- SUPPLIED MATERIAL:
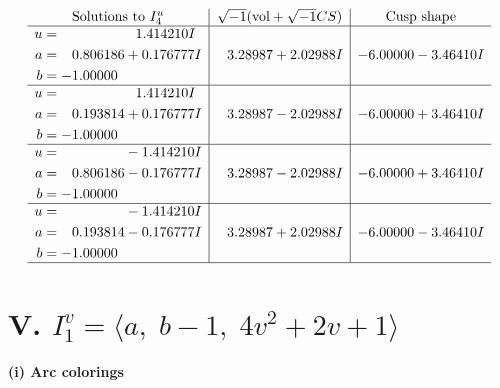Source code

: \documentclass[1p]{elsarticle_modified}
\theoremstyle{definition}
\newcommand{\I}{\sqrt{-1}}
\begin{document}
$$\begin{array}{c|c|c}  
\text{Solutions to }I^u_{4}& \I (\text{vol} + \sqrt{-1}CS) & \text{Cusp shape}\\
 \hline 
\begin{aligned}
u &= \phantom{-0.000000 -}1.414210 I \\
a &= \phantom{-}0.806186 + 0.176777 I \\
b &= -1.00000\phantom{ +0.000000I}\end{aligned}
 & \phantom{-}3.28987 + 2.02988 I & -6.00000 - 3.46410 I \\ \hline\begin{aligned}
u &= \phantom{-0.000000 -}1.414210 I \\
a &= \phantom{-}0.193814 + 0.176777 I \\
b &= -1.00000\phantom{ +0.000000I}\end{aligned}
 & \phantom{-}3.28987 - 2.02988 I & -6.00000 + 3.46410 I \\ \hline\begin{aligned}
u &= \phantom{-0.000000 } -1.414210 I \\
a &= \phantom{-}0.806186 - 0.176777 I \\
b &= -1.00000\phantom{ +0.000000I}\end{aligned}
 & \phantom{-}3.28987 - 2.02988 I & -6.00000 + 3.46410 I \\ \hline\begin{aligned}
u &= \phantom{-0.000000 } -1.414210 I \\
a &= \phantom{-}0.193814 - 0.176777 I \\
b &= -1.00000\phantom{ +0.000000I}\end{aligned}
 & \phantom{-}3.28987 + 2.02988 I & -6.00000 - 3.46410 I\\
 \hline 
 \end{array}$$\newpage\newpage\renewcommand{\arraystretch}{1}
\centering \section*{V. $I^v_{1}= \langle a,\;b-1,\;4 v^2+2 v+1 \rangle$}
\flushleft \textbf{(i) Arc colorings}\\
\end{document}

- WHAT TO WORK ON: Find each line above that contains "array", and copy those lines.

- WRITTEN RESPONSE:
$$\begin{array}{c|c|c}  
 \end{array}$$\newpage\newpage\renewcommand{\arraystretch}{1}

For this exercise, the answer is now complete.